Im Anschluss folgt dann die sogenannte „subjektive Augenglasbestimmung“. Im Volksmund auch einfach „Sehtest“ genannt. Dass es hierbei vieles zu beachten gibt und mehrere Methoden angewandt werden müssen, ist vielen unbekannt. Ein Sehtest ist nicht nur ein Sehtest. Es ist wichtig dem Kunden genau zuzuhören und klare Fragen zu stellen um dann entscheiden zu können, welche Glasstärke der Kunde am Ende von uns bekommt. Neben der Bestimmung der Fernwerte gehören hier auch die Prismenkorrektion bei Winkelfehlsichtigkeiten, der binokulare Abgleich und auch die Nahprüfung dazu, für die es ebenfalls kundenabhängig zu entscheiden gilt, welche Methode angewendet werden soll.

Sind die richtigen Brillenstärken für den Kunden gefunden, muss der Prüfling nun mittels des vorgegebenen Profils des Kunden 3 Screeningteste auswählen, durchführen und interpretieren. Selbstverständlich spielt hier die Kundenansprache eine wichtige Rolle, denn schließlich wollen diese auch das wieso, weshalb und warum verstehen. Beispiele für Screeningteste sind unter anderem die Prüfung des Kontrastsehens, des Augeninnendrucks, des Farbensehens, des Dämmerungssehens, des Gesichtfeldes und die Betrachtung des Augenhintergrundes im Bereich des Sehnervenkopfes.

Nach einer kleinen Verschnaufpause geht es dann mit der Kontaktlinsenanpassung weiter. In der Prüfung muss sowohl eine weiche, als auch eine formstabile Kontaktlinse angepasst werden. Um die richtige Kontaktlinse für den Kunden auszuwählen, müssen vorher einige Messungen durchgeführt werden. Ebenfalls spielt die Untersuchung mit der Spaltlampe eine wesentliche Rolle, denn mittels dieses Mikroskops wird vorher der gesamte vordere Augenabschnitt auf Auffälligkeiten kontrolliert. Nach Angabe, Auswahl, Kontrolle und Reinigung der gewünschten Kontaktlinsen werden diese aufgesetzt, mittels Spaltlampe beurteilt und danach wieder abgesetzt. Wichtige Punkte bei der Beurteilung sind Größe, Beweglichkeit und Benetzung der Kontaktlinse mit dem Tränenfilm. Es erfolgen Angabe von Änderungswünschen der aufgesetzten Kontaktlinse, sowieso eine Nachkontrolle des Auges.

Nahtlos geht es für die Prüflinge nun weiter mit der sogenannten objektiven Augenglasbestimmung (sinnvoll z.B. im Alltag bei Kindern oder Personen, denen es nicht möglich ist, Angaben bei einer Sehstärkenbestimmung zu machen).

Zum Schluss folgt dann noch die Kalkulation für die empfohlenen Kontaktlinsen, die Vervollständigung der Dokumentation des gesamten Tages und die Eigenbewertung.

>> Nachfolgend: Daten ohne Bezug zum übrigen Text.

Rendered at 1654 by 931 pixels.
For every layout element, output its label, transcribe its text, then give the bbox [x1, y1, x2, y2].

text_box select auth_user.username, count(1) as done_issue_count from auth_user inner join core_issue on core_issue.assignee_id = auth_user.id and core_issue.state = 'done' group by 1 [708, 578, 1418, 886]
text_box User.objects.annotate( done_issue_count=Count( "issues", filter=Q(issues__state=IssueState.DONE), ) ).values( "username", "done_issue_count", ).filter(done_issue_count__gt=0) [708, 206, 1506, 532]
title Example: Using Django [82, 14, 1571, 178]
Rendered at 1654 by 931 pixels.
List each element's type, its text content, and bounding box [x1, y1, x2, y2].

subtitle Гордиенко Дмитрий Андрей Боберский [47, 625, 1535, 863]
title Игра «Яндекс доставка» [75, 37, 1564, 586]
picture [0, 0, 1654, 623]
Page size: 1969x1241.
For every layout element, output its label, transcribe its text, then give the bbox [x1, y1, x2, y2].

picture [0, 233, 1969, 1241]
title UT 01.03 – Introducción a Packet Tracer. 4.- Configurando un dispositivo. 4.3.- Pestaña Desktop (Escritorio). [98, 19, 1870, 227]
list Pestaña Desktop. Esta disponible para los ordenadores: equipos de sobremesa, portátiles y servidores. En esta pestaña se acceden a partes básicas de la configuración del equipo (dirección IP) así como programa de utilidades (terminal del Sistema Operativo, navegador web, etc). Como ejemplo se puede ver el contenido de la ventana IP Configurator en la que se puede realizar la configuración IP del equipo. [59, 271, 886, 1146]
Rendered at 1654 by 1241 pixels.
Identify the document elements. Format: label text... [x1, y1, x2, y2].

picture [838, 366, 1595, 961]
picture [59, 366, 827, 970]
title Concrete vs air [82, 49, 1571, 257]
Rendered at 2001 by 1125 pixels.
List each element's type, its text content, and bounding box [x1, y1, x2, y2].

Nun haben die Prüflinge das Meiste hinter sich gebracht und Zeit Luft zu holen.

In dieser Zeit sichten wir die Dokumente, die Kalkulation, bewerten und beraten uns. Denn im Anschluss gibt es noch das 30-minütige Fachgespräch mit dem Prüfling, bei welchem nochmal das gesamte Projekt durchgesprochen und nachgehakt wird.

Nach guten 5 Stunden sind die Prüflinge dann entlassen und können hoffentlich bald ihren Meisterbrief entgegen nehmen.“

Wie Ihr also seht, gehört zu der Ausbildung als Meister mehr dazu als nur zu beraten, Brillen zu verkaufen und nach „besser oder schlechter“ zu fragen 😉

Wir lieben was wir tun und konnten Euch hoffentlich auch einen kleinen Einblick in die Anforderungen an einen Meister geben.